What you will do:
Word for word, the data below must be repeated in full; no picture is to be included.
* * * * * * * * *
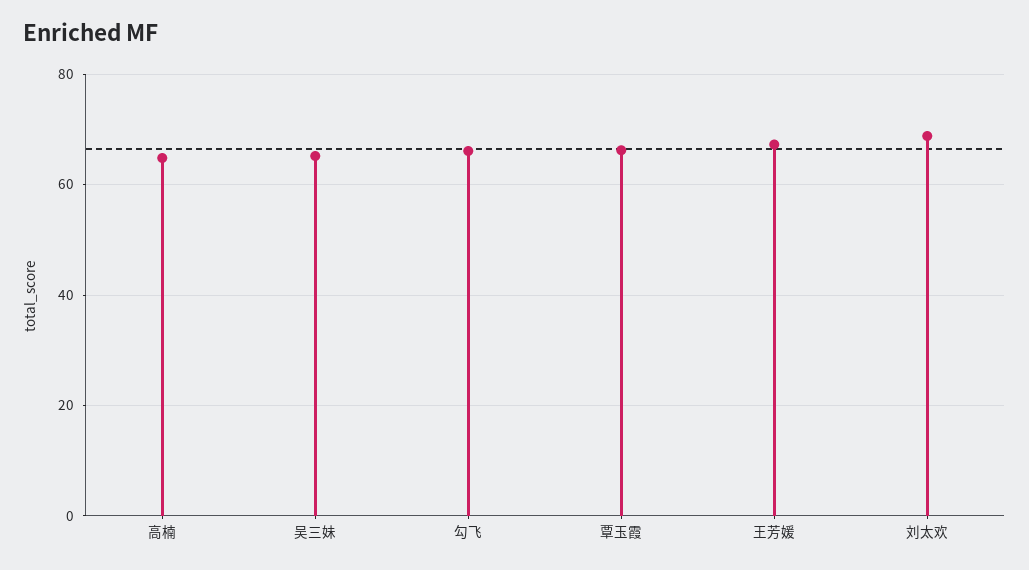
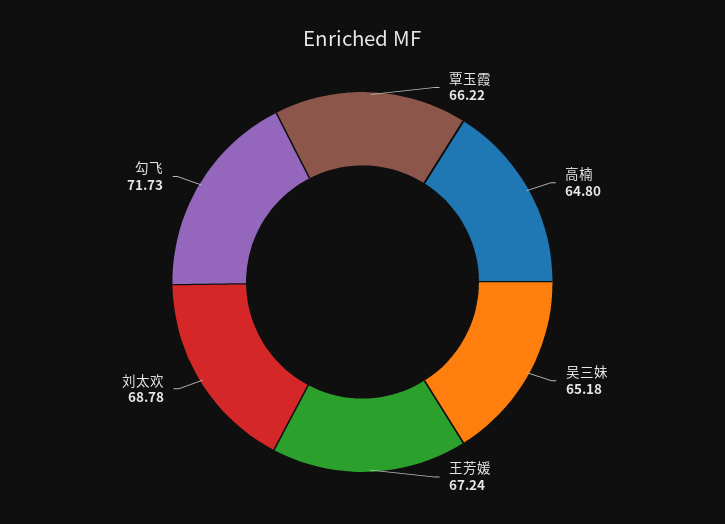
  {
    "高楠": 64.8,
    "吴三妹": 65.18,
-   "勾飞": 66,
+   "勾飞": 71.73,
    "覃玉霞": 66.22,
    "王芳媛": 67.24,
    "刘太欢": 68.78
  }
* * * * * * * * *
Answer to this task:
  {
    "高楠": 64.8,
    "吴三妹": 65.18,
-   "勾飞": 66,
+   "勾飞": 71.73,
    "覃玉霞": 66.22,
    "王芳媛": 67.24,
    "刘太欢": 68.78
  }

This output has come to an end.